Renato Babalu enfrenta Robbie Lawler nesta quarta-feira (16 de junho), no Strikeforce, em Los Angeles. Para o compromisso contra o trocador Lawler, que conta com 14 nocautes na carreira, o chão está afiado. Por isso, Babalu agradece ao mestre Carlos Gracie:

“Ele me permitiu treinar em locais diferentes e me viu crescer e ter sucesso. O Jiu-Jitsu mudou a minha vida, me faz confiante. Devido a ele, com o mestre Carlos, Márcio Feitosa e os meus alunos, sei que posso terminar uma luta a qualquer momento.
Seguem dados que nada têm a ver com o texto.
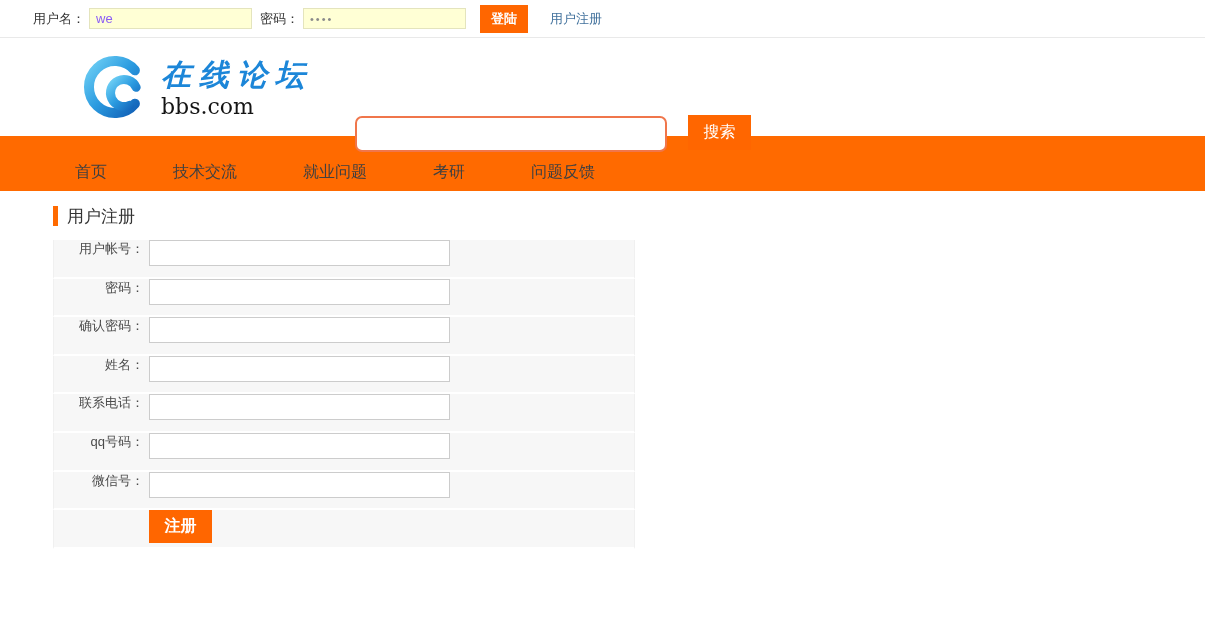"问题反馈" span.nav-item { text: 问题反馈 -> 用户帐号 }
É a maior arte marcial”, diz.

Entretanto, Babalu sabe que no MMA não basta apenas saber os caminhos pelo chão. É preciso estar preparado em todos os campos. Vale lembrar que, quando mais jovem, o lutador foi campeão de kickboxing, no Brasil. O primeiro nocaute foi com 13 anos de idade.  

“Na época, meio que me assustou. Não sabia que eu era capaz de fazer aquilo, naquela idade. Mas isso sempre foi a minha vida. Passei toda a minha vida numa academia.”

Meu olho de tigre está de volta” Renato Babalu

Na última apresentação, quando defendeu o título de meio-pesados do Strikeforce, Babalu acabou derrotado por Gegard Mousasi. Agora, se sente pronto para brilhar novamente.  

“Não há uma segunda chance no ringue. Merecia perder a minha última luta, porque estava cansado e desmotivado. Às vezes é bom perder. Meu olho de tigre está de volta. Estou pronto para lutar.